Use Case 1: store the data of a sequencing experiment

The biological lab work is often done by a different group than the group performing the actual analysis on the data. Although the costs of sequencing have dropped dramatically recently, it’s still relatively expensive ($1000 dollar per experiment). The data coming from such experiment should be stored for later analysis.

This brings the following challenges:

  • The huge amount of data: a human genome with 60x read coverage depth can occupy easily 200 GB in its compressed FASTQ file format.
  • The data needs to be stored persistently and reliably.
  • The data needs to be accessible by other teams
  • Analysis and other actions need to be performed on this dataset, and the results should be stored too.

Use Case 2: perform analyses on the data

When the data is safely stored in the database, an organisation probably wants to analyse this data. For example, map individual reads to a reference genome or locally align them, assemble a new genome from the individual reads, or check if this newly sequenced genome has any variant genes compared to the reference.

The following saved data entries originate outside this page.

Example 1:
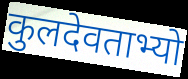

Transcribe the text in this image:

कुलदेवताभ्यो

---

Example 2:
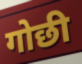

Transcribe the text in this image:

गोछी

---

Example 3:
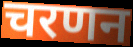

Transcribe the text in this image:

चरणन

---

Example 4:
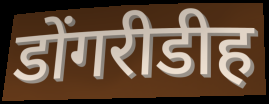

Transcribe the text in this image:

डोंगरीडीह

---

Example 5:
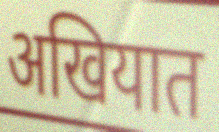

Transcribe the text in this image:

अखियात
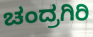
ಚಂದ್ರಗಿರಿ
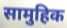
सामुहिक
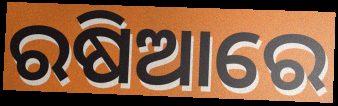
ରଷିଆରେ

Most of these operations can take a lot of time, but due to the nature of the sequencing experiment (you get a lot of independent reads), it is possible to perform a lot of steps at the same time, but on different chunks of the data. Building a scalable distributed system for these kinds of pipelines could reduce the computational time significantly.

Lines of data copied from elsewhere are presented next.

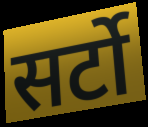
सर्टो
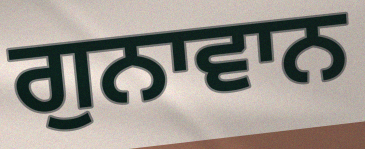
ਗੁਨਾਵਾਨ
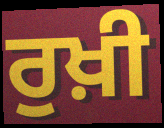
ਰੁਖ਼ੀ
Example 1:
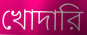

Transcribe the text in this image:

খোদারি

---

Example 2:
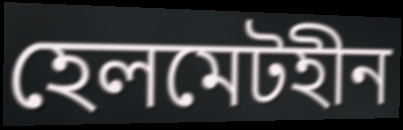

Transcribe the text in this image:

হেলমেটহীন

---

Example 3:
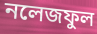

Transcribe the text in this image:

নলেজফুল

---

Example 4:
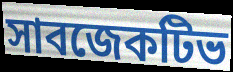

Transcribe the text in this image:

সাবজেকটিভ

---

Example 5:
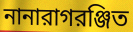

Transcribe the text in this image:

নানারাগরঞ্জিত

Requirements Prioritisation

Must Have

  • Built a distributed system which implements a subset of the steps of a NGS pipeline: Burrows-Wheeler alignment and local alignment on independent reads, keeping the known best practices in mind [auwera2013fastq].
  • The data must be stored safely and reliably.
  • Fault tolerant, when one of the nodes crashes it should not hinder the final results.

Should have

  • Different scheduling policies for different workloads
  • Multi-tenancy: let multiple teams perform different actions simultaneously.

Could Have

  • Data-ownership: who can see which datasets
[auwera2013fastq]Auwera, G. A., Carneiro, M. O., Hartl, C., Poplin, R., del Angel, G., Levy‐Moonshine, A., ... & Banks, E. (2013). From FastQ data to high‐confidence variant calls: the genome analysis toolkit best practices pipeline. Current Protocols in Bioinformatics, 11-10.